If you do something else, just run the following command.
options(na.action = "na.omit")
In my system that’s the value, I never change it. And when I ran your code, everything worked out.
library(dplyr)
summary(volcker.ini %>% lm(Y.1 ~ X.1,data = .))
#
#Call:
#lm(formula = Y.1 ~ X.1, data = .)
#
#Residuals:
# Min 1Q Median 3Q Max
#-14.1342 -4.0814 0.0258 4.5236 10.2769
#
#Coefficients:
# Estimate Std. Error t value Pr(>|t|)
#(Intercept) 2.447 1.675 1.461 0.1552
#X.1 -5.356 2.259 -2.371 0.0249 *
#---
#Signif. codes: 0 ‘***’ 0.001 ‘**’ 0.01 ‘*’ 0.05 ‘.’ 0.1 ‘ ’ 1
#
#Residual standard error: 5.613 on 28 degrees of freedom
#Multiple R-squared: 0.1672, Adjusted R-squared: 0.1375
#F-statistic: 5.621 on 1 and 28 DF, p-value: 0.02486
In the above quote it says that na.exclude
can be useful. See its help("na.exclude")
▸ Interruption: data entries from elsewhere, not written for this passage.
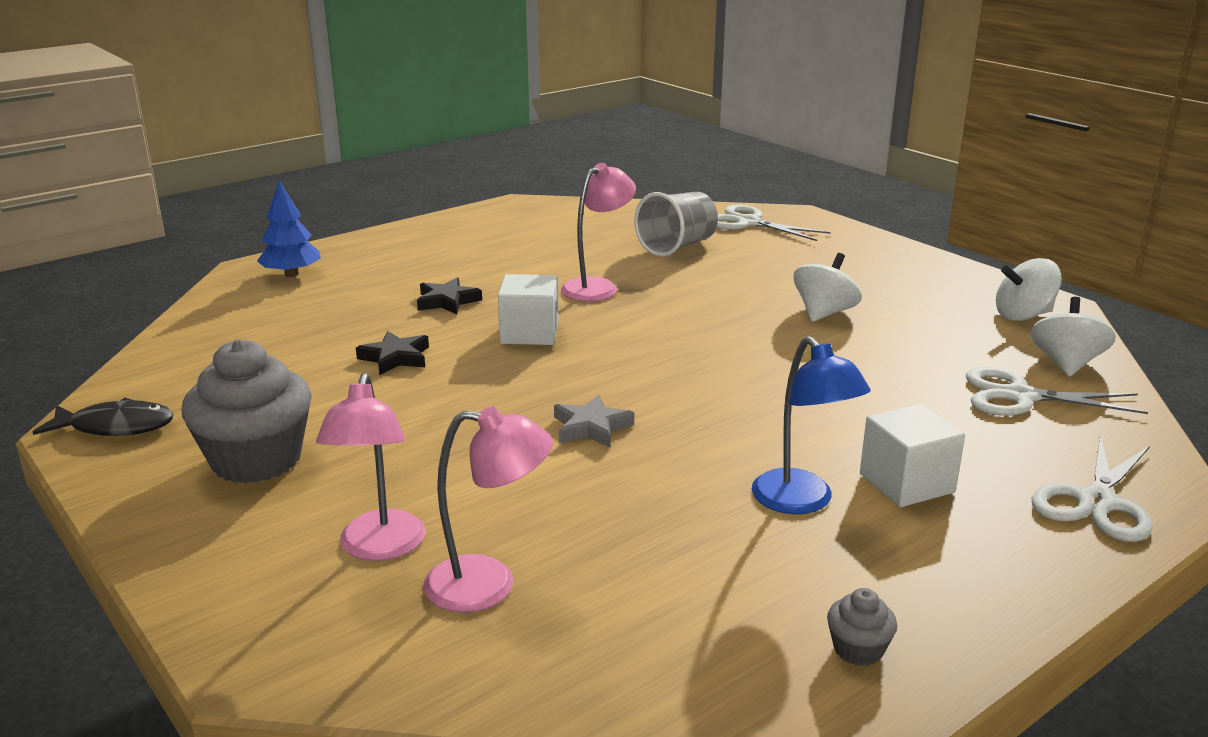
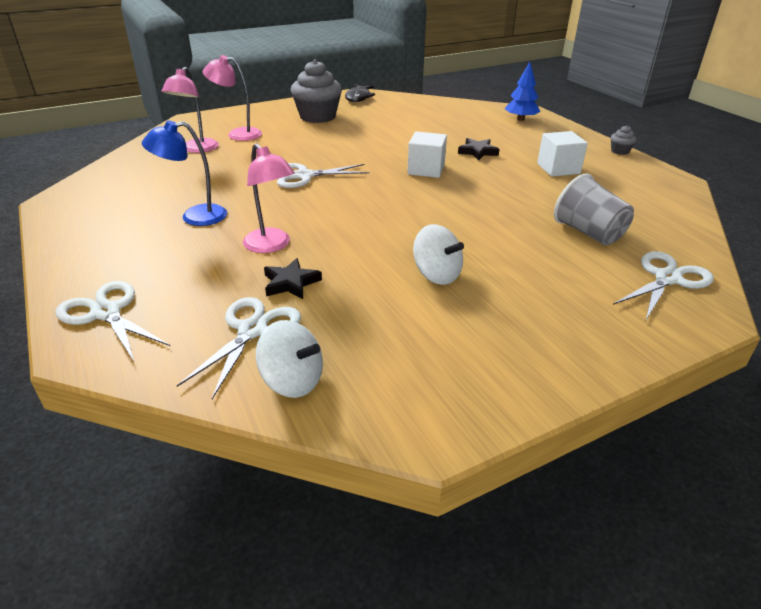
camera: 100 degrees right, 10 degrees up
(395, 358) = (404, 139): black star -> black star (291, 283)
(591, 427) = (304, 176): grey star -> white scissors
(597, 287) = (498, 194): pink lamp -> pink lamp (271, 246)
(858, 649) = (83, 209): grey cupcake -> grey cupcake (620, 151)
(906, 483) = (184, 250): white cube -> white cube (558, 168)
(1023, 315) = (407, 394): white spinning top -> none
page, and if you find it to be really useful, the modified code will be
summary(volcker.ini %>% lm(Y.1 ~ X.1,data = ., na.action = na.exclude))
And now, why not divide this statement into two, one to assign the value of lm
and another to summary
?
modelo <- volcker.ini %>% lm(Y.1 ~ X.1,data = ., na.action = na.exclude)
summary(modelo)
Later you may want coef(modelo)
or other values as waste.
Finally, so that it does not happen again, see if you have a file named .RData
(this is not an extension, it is the full name of the file) and if you have it remove it.